Direct amination of allylic alcohols with primary and secondary amines catalyzed by a system made of [Ni(1,5-cyclooctadiene)(2)] and 1,1'-bis(diphenylphosphino)-ferrocene was effectively enhanced by adding nBu(4)NOAc and molecular sieves, affording the corresponding allyl amines in high yield with high monoallylation selectivity for primary amines and high regioselectivity for monosubstituted allylic alcohols.

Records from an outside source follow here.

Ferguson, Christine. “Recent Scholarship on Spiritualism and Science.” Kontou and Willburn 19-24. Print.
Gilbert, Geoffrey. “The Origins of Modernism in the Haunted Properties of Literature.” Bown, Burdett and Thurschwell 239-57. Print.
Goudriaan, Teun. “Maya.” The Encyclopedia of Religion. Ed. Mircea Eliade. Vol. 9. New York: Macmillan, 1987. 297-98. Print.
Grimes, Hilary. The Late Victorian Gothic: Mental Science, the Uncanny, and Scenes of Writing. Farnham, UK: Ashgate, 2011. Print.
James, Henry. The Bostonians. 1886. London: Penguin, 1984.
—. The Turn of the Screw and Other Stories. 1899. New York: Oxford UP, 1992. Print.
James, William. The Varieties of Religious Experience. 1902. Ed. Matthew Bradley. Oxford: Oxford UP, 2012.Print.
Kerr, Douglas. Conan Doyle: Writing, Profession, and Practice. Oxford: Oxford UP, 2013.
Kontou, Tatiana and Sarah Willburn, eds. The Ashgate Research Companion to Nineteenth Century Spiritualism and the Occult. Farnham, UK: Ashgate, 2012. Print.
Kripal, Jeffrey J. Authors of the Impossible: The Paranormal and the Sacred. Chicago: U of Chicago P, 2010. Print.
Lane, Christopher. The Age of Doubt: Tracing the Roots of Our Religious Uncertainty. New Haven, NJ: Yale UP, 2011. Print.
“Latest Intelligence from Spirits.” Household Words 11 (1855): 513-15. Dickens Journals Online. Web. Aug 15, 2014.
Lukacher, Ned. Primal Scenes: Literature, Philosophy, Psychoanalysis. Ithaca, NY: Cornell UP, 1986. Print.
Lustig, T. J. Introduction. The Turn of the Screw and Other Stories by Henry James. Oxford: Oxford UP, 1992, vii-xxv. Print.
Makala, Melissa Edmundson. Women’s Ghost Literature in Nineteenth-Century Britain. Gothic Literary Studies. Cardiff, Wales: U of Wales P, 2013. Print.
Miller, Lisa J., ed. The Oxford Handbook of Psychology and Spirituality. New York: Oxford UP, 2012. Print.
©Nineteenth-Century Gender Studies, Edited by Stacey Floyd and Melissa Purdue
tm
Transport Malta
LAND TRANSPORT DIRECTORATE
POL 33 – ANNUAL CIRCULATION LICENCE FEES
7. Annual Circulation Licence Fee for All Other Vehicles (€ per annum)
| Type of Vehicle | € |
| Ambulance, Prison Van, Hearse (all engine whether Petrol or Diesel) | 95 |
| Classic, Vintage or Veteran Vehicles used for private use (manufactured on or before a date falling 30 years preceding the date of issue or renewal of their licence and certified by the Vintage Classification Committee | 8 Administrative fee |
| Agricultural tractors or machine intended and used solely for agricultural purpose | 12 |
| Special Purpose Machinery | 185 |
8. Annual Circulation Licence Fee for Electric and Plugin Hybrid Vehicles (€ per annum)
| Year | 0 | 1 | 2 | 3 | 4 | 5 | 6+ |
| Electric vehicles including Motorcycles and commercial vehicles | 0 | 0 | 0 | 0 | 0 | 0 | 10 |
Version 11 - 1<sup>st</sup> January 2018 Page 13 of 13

Such remarkable additive effects of nBu(4)NOAc were elucidated by isolating and characterizing some nickel complexes, manifesting the key role of a charge neutral pentacoordinated eta(3)-allyl acetate complex in the present system, in contrast to usual cationic tetracoordinated complexes earlier reported in allylic substitution reactions.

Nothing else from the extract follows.